## Data provided:
┄┄┄┄┄┄

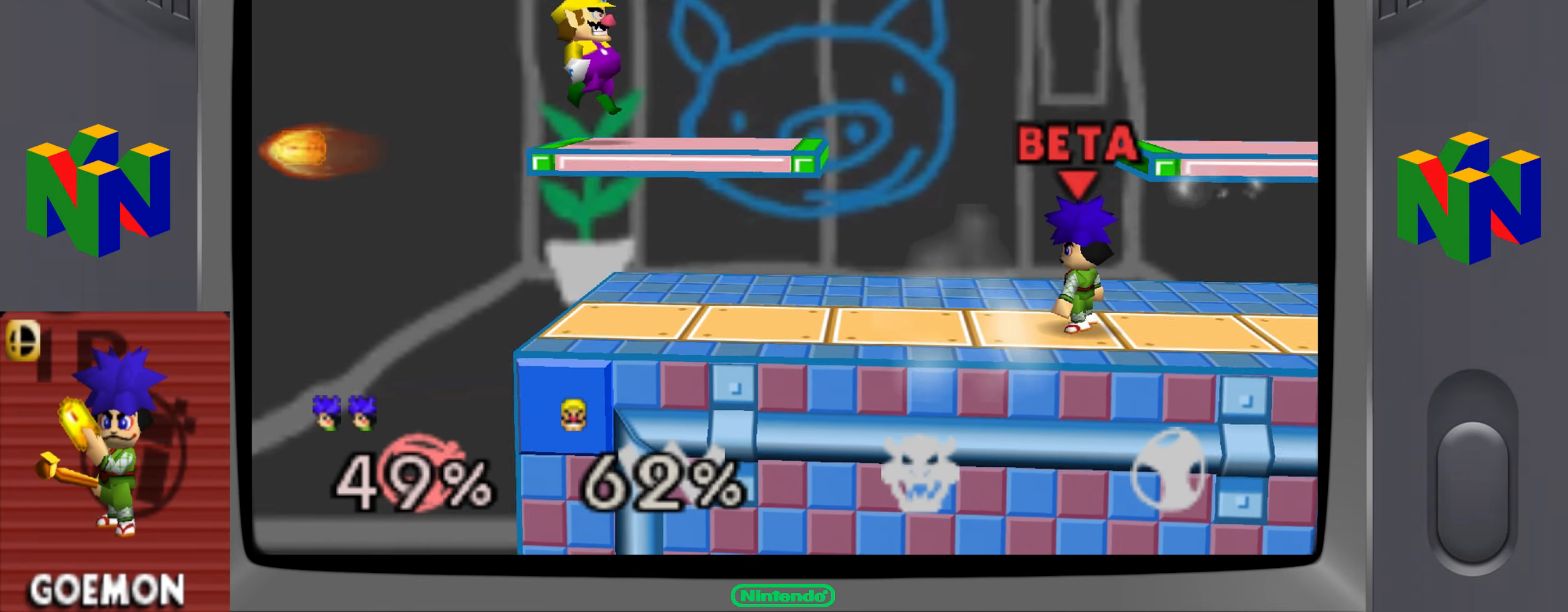
{"buttons": [], "left_stick": "left", "events": [[183, "left_stick", "left"], [300, "A", "down"], [484, "A", "up"]]}
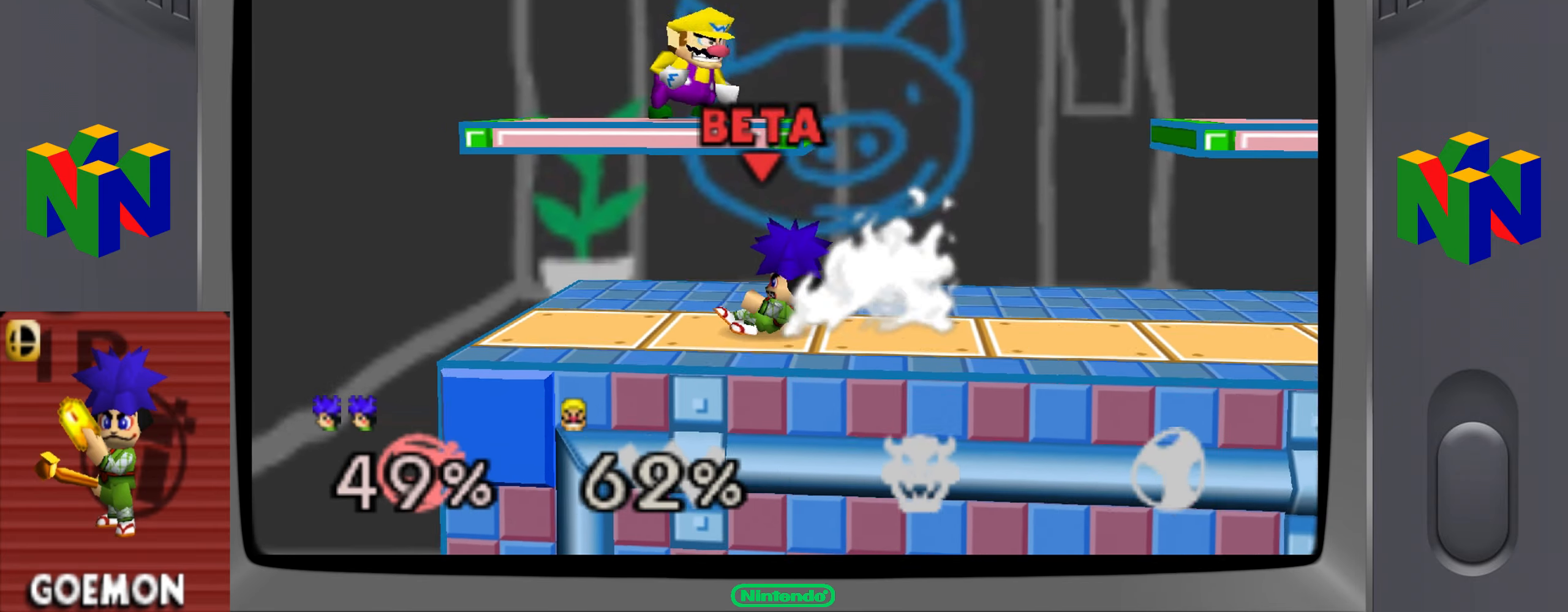
{"buttons": [], "left_stick": "center", "events": [[50, "left_stick", "center"], [100, "Z", "down"], [150, "Z", "up"], [251, "Z", "down"], [351, "Z", "up"]]}
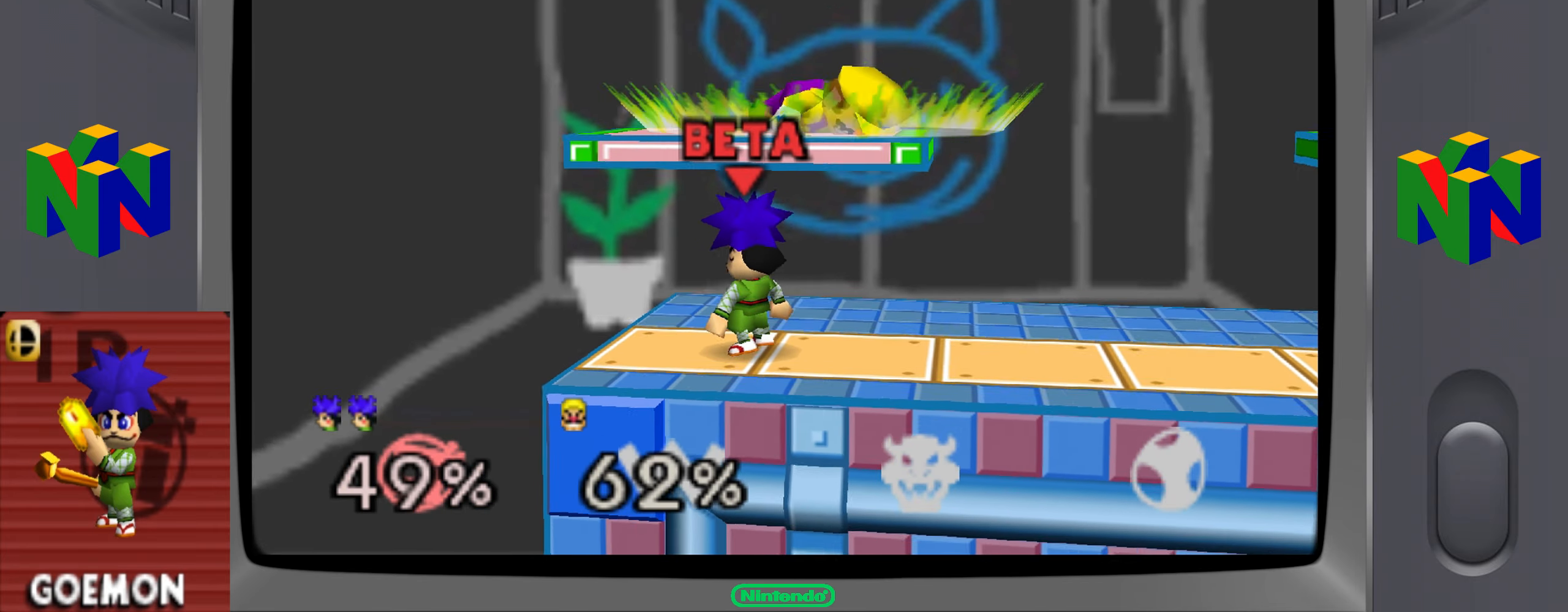
{"buttons": ["A", "C_UP"], "left_stick": "up", "events": [[150, "left_stick", "right"], [300, "C_UP", "down"], [317, "left_stick", "up"], [400, "A", "down"]]}
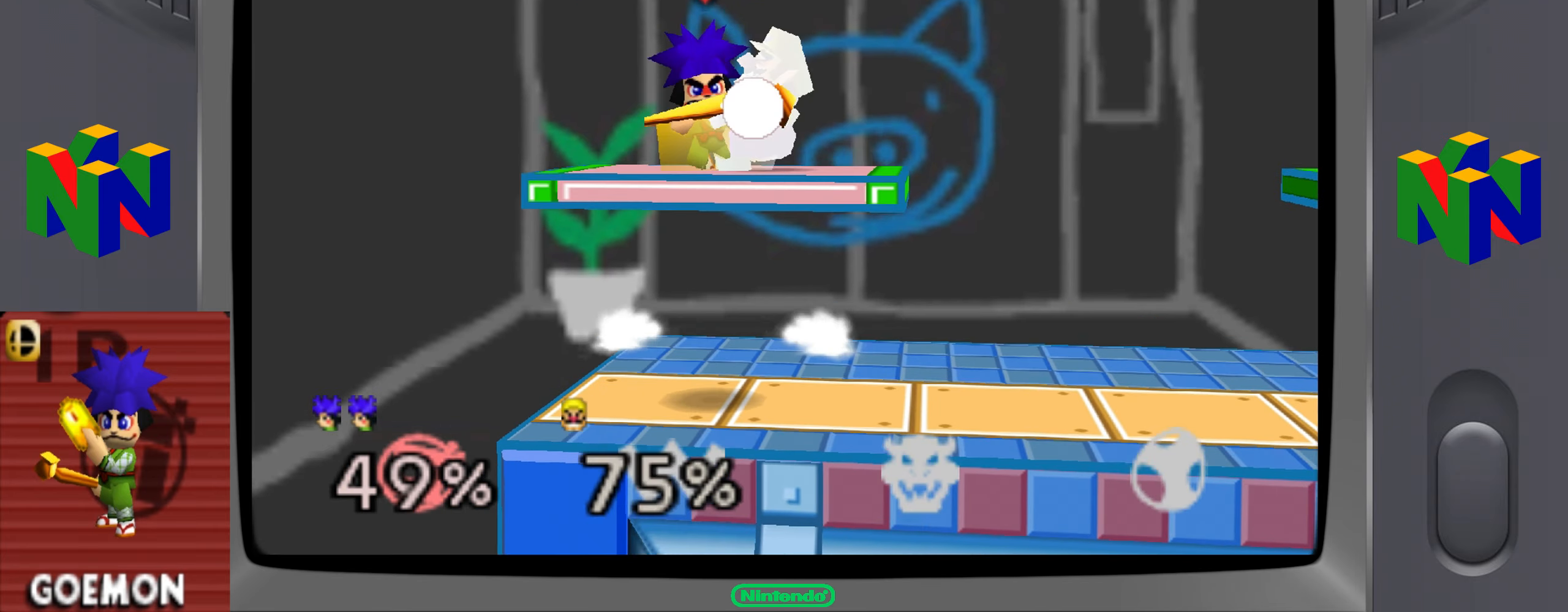
{"buttons": [], "left_stick": "center", "events": [[134, "A", "up"], [134, "left_stick", "center"], [150, "C_UP", "up"]]}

┄┄┄┄┄┄

## What the task requires:
Exclude every picture and restate the listing word for word.

## Written response:
{"buttons": [], "left_stick": "left", "events": [[183, "left_stick", "left"], [300, "A", "down"], [484, "A", "up"]]}
{"buttons": [], "left_stick": "center", "events": [[50, "left_stick", "center"], [100, "Z", "down"], [150, "Z", "up"], [251, "Z", "down"], [351, "Z", "up"]]}
{"buttons": ["A", "C_UP"], "left_stick": "up", "events": [[150, "left_stick", "right"], [300, "C_UP", "down"], [317, "left_stick", "up"], [400, "A", "down"]]}
{"buttons": [], "left_stick": "center", "events": [[134, "A", "up"], [134, "left_stick", "center"], [150, "C_UP", "up"]]}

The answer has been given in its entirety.